- [WHAT IS BEING ASKED]
Reproduce every line of text in the material below without changing anything, and leave the pictures out of your answer.

---- RECORD EXCERPTS

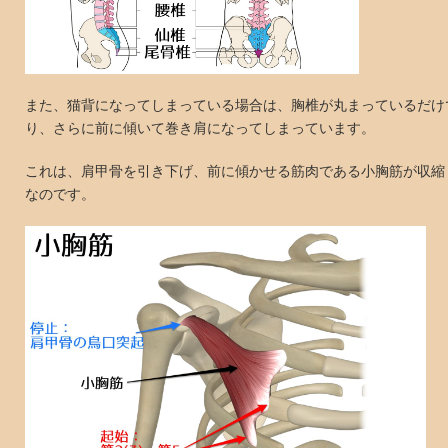
また、猫背になってしまっている場合は、胸椎が丸まっているだけ
り、さらに前に傾いて巻き肩になってしまっています。
これは、肩甲骨を引き下げ、前に傾かせる筋肉である小胸筋が収縮
なのです。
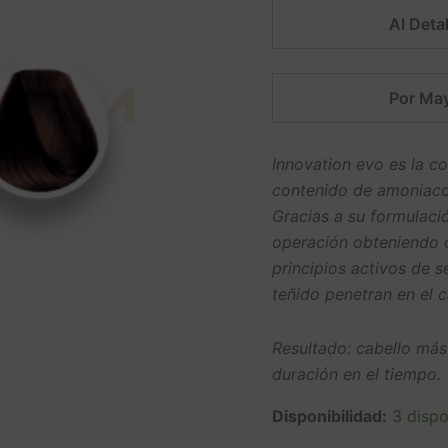
Al Detal
Por May
Innovation evo es la c
contenido de amoniaco 
Gracias a su formulació
operación obteniendo c
principios activos de s
teñido penetran en el 
Resultado: cabello más
duración en el tiempo.
Disponibilidad:
3 dispo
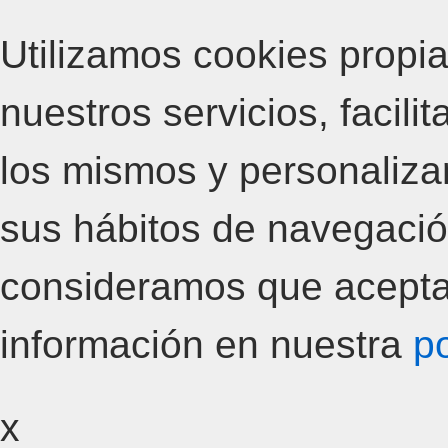
Utilizamos cookies propia
nuestros servicios, facili
los mismos y personalizar
sus hábitos de navegació
consideramos que acepta
información en nuestra
po
x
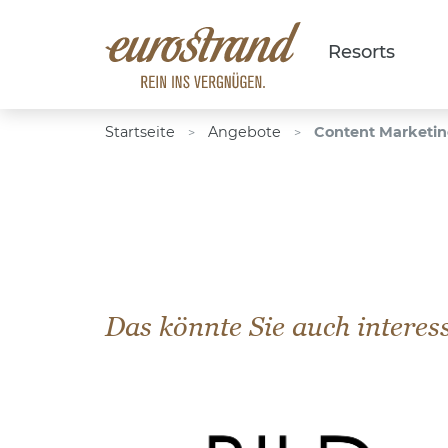
Resorts
Startseite
Angebote
Content Marketing
>
>
Das könnte Sie auch interes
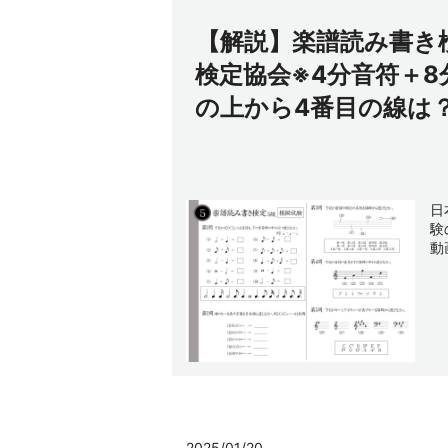
【解説】楽譜読み書き
検定協会※4分音符＋
の上から4番目の線は
日
験
動
2025/01/20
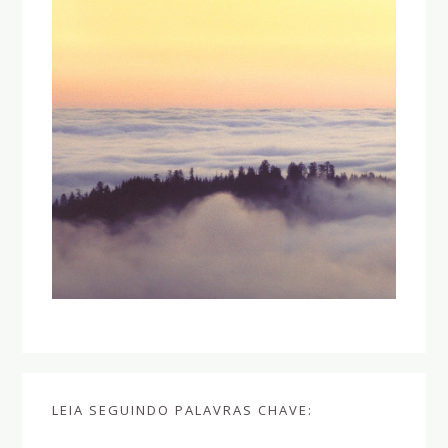
LEIA SEGUINDO PALAVRAS CHAVE:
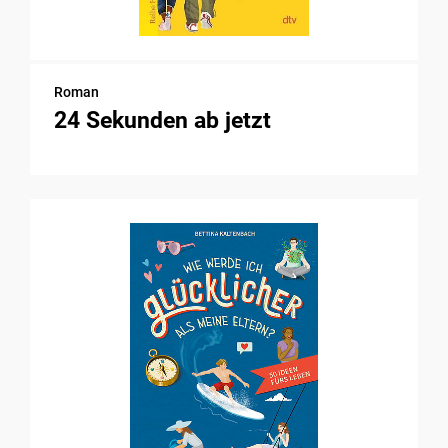
Roman
24 Sekunden ab jetzt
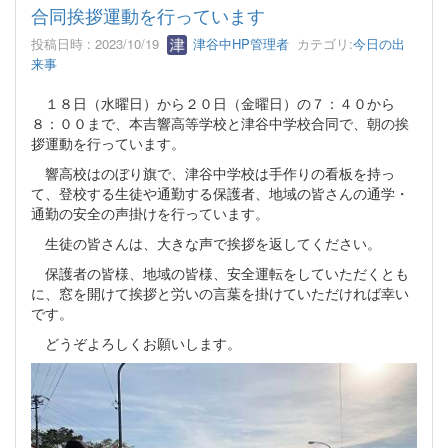
合同挨拶運動を行っています
投稿日時 : 2023/10/19
津谷中HP管理者
カテゴリ:
今日の出
来事
１８日（水曜日）から２０日（金曜日）の７：４０から
８：００まで、本吉響高等学校と津谷中学校合同で、朝の挨
拶運動を行っています。
響高校はのぼり旗で、津谷中学校は手作りの看板を持っ
て、登校する生徒や通勤する保護者、地域の皆さんの通学・
通勤の安全の声掛けを行っています。
生徒の皆さんは、大きな声で挨拶を返してください。
保護者の皆様、地域の皆様、安全運転をしていただくとも
に、窓を開けて挨拶と労いの言葉を掛けていただければ幸い
です。
どうぞよろしくお願いします。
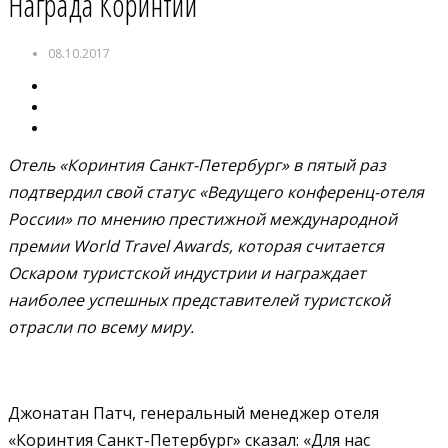
Награда Коринтии
08.10.2017
Отель «Коринтия Санкт-Петербург» в пятый раз
подтвердил свой статус «Ведущего конференц-отеля
России» по мнению престижной международной
премии World Travel Awards, которая считается
Оскаром туристской индустрии и награждает
наиболее успешных представителей туристской
отрасли по всему миру.
Джонатан Патч, генеральный менеджер отеля
«Коринтия Санкт-Петербург» сказал: «Для нас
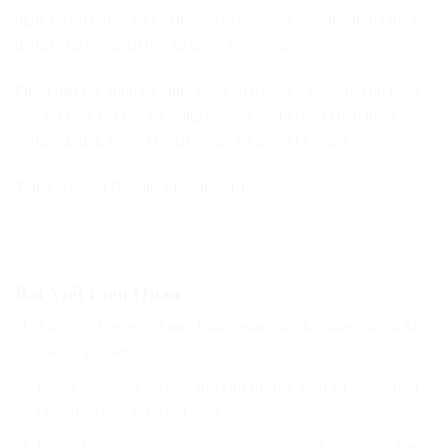
nghệ hỗ trợ người lái Lexus Safety System+ 2.5 cũ, nhưng được
trang bị hệ thống lái bán tự động Teammate.
Phiên bản LS 500h sử dụng động cơ hybrid V6, 3.5L, cho công
suất kết hợp 354 mã lực, giúp xe tăng tốc từ 0-96 km/h trong
vòng 5,2 giây, trước khi đạt tốc độ tối đa 203 km/giờ.
Trang Nguyễn (Forum.autodaily.vn)
Đánh giá bài viết này
Bài Viết Liên Quan
Từ 2026 Lexus đổi mới hoàn toàn thiết kế, tăng mạnh khả
năng vận hành
Lexus NX 2024 được nâng cấp khung gầm và phiên bản
Overtrail mới tại Nhật Bản
Lexus ES 2025 phiên bản nâng cấp ra mắt tại Trung Quốc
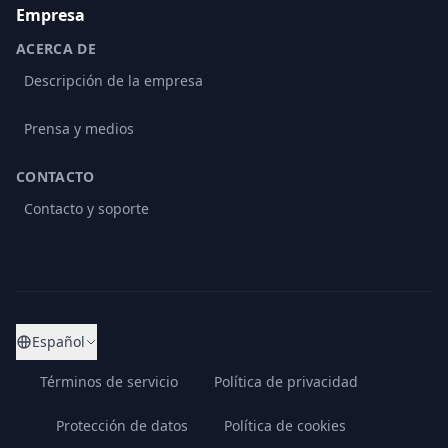
Empresa
ACERCA DE
Descripción de la empresa
Prensa y medios
CONTACTO
Contacto y soporte
Español
Términos de servicio
Política de privacidad
Protección de datos
Política de cookies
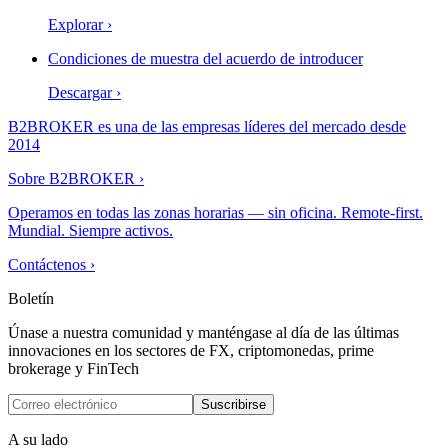
Explorar
›
Condiciones de muestra del acuerdo de introducer
Descargar
›
B2BROKER es una de las empresas líderes del mercado desde
2014
Sobre B2BROKER
›
Operamos en todas las zonas horarias — sin oficina. Remote-first.
Mundial. Siempre activos.
Contáctenos
›
Boletín
Únase a nuestra comunidad y manténgase al día de las últimas
innovaciones en los sectores de FX, criptomonedas, prime
brokerage y FinTech
Suscribirse
A su lado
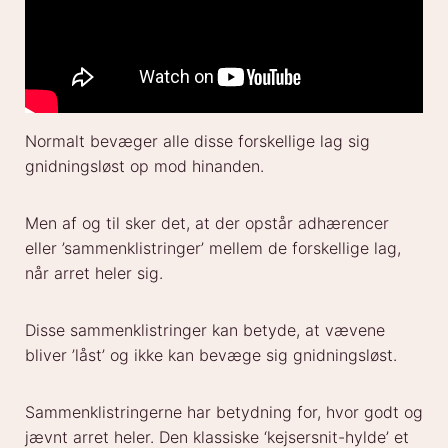
Normalt bevæger alle disse forskellige lag sig
gnidningsløst op mod hinanden.
Men af og til sker det, at der opstår adhærencer
eller ’sammenklistringer’ mellem de forskellige lag,
når arret heler sig.
Disse sammenklistringer kan betyde, at vævene
bliver ’låst’ og ikke kan bevæge sig gnidningsløst.
Sammenklistringerne har betydning for, hvor godt og
jævnt arret heler. Den klassiske ‘kejsersnit-hylde’ et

--------

- [TASK RESULT]
また、猫背になってしまっている場合は、胸椎が丸まっているだけ
り、さらに前に傾いて巻き肩になってしまっています。
これは、肩甲骨を引き下げ、前に傾かせる筋肉である小胸筋が収縮
なのです。
Al Detal
Por May
Innovation evo es la c
contenido de amoniaco 
Gracias a su formulació
operación obteniendo c
principios activos de s
teñido penetran en el 
Resultado: cabello más
duración en el tiempo.
Disponibilidad:
3 dispo
Utilizamos cookies propia
nuestros servicios, facili
los mismos y personalizar
sus hábitos de navegació
consideramos que acepta
información en nuestra
po
x
Resorts
Startseite
Angebote
Content Marketing
>
>
Das könnte Sie auch interes
【解説】楽譜読み書き
検定協会※4分音符＋
の上から4番目の線は
日
験
動
2025/01/20
LEIA SEGUINDO PALAVRAS CHAVE:
Roman
24 Sekunden ab jetzt
合同挨拶運動を行っています
投稿日時 : 2023/10/19
津谷中HP管理者
カテゴリ:
今日の出
来事
１８日（水曜日）から２０日（金曜日）の７：４０から
８：００まで、本吉響高等学校と津谷中学校合同で、朝の挨
拶運動を行っています。
響高校はのぼり旗で、津谷中学校は手作りの看板を持っ
て、登校する生徒や通勤する保護者、地域の皆さんの通学・
通勤の安全の声掛けを行っています。
生徒の皆さんは、大きな声で挨拶を返してください。
保護者の皆様、地域の皆様、安全運転をしていただくとも
に、窓を開けて挨拶と労いの言葉を掛けていただければ幸い
です。
どうぞよろしくお願いします。
Награда Коринтии
08.10.2017
Отель «Коринтия Санкт-Петербург» в пятый раз
подтвердил свой статус «Ведущего конференц-отеля
России» по мнению престижной международной
премии World Travel Awards, которая считается
Оскаром туристской индустрии и награждает
наиболее успешных представителей туристской
отрасли по всему миру.
Джонатан Патч, генеральный менеджер отеля
«Коринтия Санкт-Петербург» сказал: «Для нас
nghệ hỗ trợ người lái Lexus Safety System+ 2.5 cũ, nhưng được
trang bị hệ thống lái bán tự động Teammate.
Phiên bản LS 500h sử dụng động cơ hybrid V6, 3.5L, cho công
suất kết hợp 354 mã lực, giúp xe tăng tốc từ 0-96 km/h trong
vòng 5,2 giây, trước khi đạt tốc độ tối đa 203 km/giờ.
Trang Nguyễn (Forum.autodaily.vn)
Đánh giá bài viết này
Bài Viết Liên Quan
Từ 2026 Lexus đổi mới hoàn toàn thiết kế, tăng mạnh khả
năng vận hành
Lexus NX 2024 được nâng cấp khung gầm và phiên bản
Overtrail mới tại Nhật Bản
Lexus ES 2025 phiên bản nâng cấp ra mắt tại Trung Quốc
Empresa
ACERCA DE
Descripción de la empresa
Prensa y medios
CONTACTO
Contacto y soporte
Español
Términos de servicio
Política de privacidad
Protección de datos
Política de cookies
Explorar
›
Condiciones de muestra del acuerdo de introducer
Descargar
›
B2BROKER es una de las empresas líderes del mercado desde
2014
Sobre B2BROKER
›
Operamos en todas las zonas horarias — sin oficina. Remote-first.
Mundial. Siempre activos.
Contáctenos
›
Boletín
Únase a nuestra comunidad y manténgase al día de las últimas
innovaciones en los sectores de FX, criptomonedas, prime
brokerage y FinTech
Suscribirse
A su lado
Normalt bevæger alle disse forskellige lag sig
gnidningsløst op mod hinanden.
Men af og til sker det, at der opstår adhærencer
eller ’sammenklistringer’ mellem de forskellige lag,
når arret heler sig.
Disse sammenklistringer kan betyde, at vævene
bliver ’låst’ og ikke kan bevæge sig gnidningsløst.
Sammenklistringerne har betydning for, hvor godt og
jævnt arret heler. Den klassiske ‘kejsersnit-hylde’ et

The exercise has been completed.